A atual Lei de Licitações – 8.666 – sofreu evoluções e aperfeiçoamentos desde a sua publicação, em 1993, mas carrega consigo o espírito da época quando a tecnologia da informação não era tão relevante para a desmaterialização dos processos quanto é hoje. A Lei 8.666 precisa ser modernizada porque foi elaborada em 1993 quando todos os processos eram baseados em papel.

Hoje, a participação em licitações convencionais, como tomada de preço e concorrência, exigem dos fornecedores a apresentação de diversos envelopes com documentos e propostas que atualmente podem muito bem ser recebidos de forma eletrônica. Essa situação remete a um conceito de burocracia baseada em papel na qual os processos são lentos e dificultam o controle social.
 
É necessário intensificar o uso das tecnologias da informação nas compras públicas do Brasil a exemplo da experiência realizada com o pregão eletrônico que representa uma grande evolução para o Governo Federal porque traz consideráveis ganhos de economia, transparência, competitividade e controle nas licitações.
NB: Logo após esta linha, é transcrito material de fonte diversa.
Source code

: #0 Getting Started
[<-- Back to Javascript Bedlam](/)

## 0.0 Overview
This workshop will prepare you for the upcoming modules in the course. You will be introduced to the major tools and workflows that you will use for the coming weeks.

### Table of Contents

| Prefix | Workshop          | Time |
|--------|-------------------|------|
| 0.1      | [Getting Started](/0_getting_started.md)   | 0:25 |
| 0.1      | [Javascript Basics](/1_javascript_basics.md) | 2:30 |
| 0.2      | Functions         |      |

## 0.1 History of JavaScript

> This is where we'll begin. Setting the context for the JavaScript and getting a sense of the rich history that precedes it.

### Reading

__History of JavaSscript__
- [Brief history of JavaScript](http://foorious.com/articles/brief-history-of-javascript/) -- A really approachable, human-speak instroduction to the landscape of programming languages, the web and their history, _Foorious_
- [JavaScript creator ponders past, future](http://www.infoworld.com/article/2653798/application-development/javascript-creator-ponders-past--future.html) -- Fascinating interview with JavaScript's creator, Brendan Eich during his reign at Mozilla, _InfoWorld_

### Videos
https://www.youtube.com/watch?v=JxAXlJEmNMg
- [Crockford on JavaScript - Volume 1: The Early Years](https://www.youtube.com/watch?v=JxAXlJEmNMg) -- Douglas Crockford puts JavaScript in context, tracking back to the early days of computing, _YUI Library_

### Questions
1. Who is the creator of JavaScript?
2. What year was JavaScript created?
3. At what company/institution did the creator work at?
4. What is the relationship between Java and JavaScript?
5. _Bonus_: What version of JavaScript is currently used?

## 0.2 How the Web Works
Ciente da sua eficiência, o Governo Federal Brasileiro concentrou esforços na sua disseminação e na consolidação e hoje já é a modalidade mais utilizada pelos órgãos públicos federais. A participação do pregão eletrônico foi R$ 2,6 bilhões no período de janeiro a julho de 2006, valor que representa 47,3% dos R$ 5,6 bilhões de bens e serviços adquiridos no período. Desempenho que teve uma evolução significativa em relação aos primeiros sete meses de 2003 quando representou 3,6% das compras aplicáveis a esta modalidade. Percentual que foi de 5% em 2004 e de 4,3% em 2005.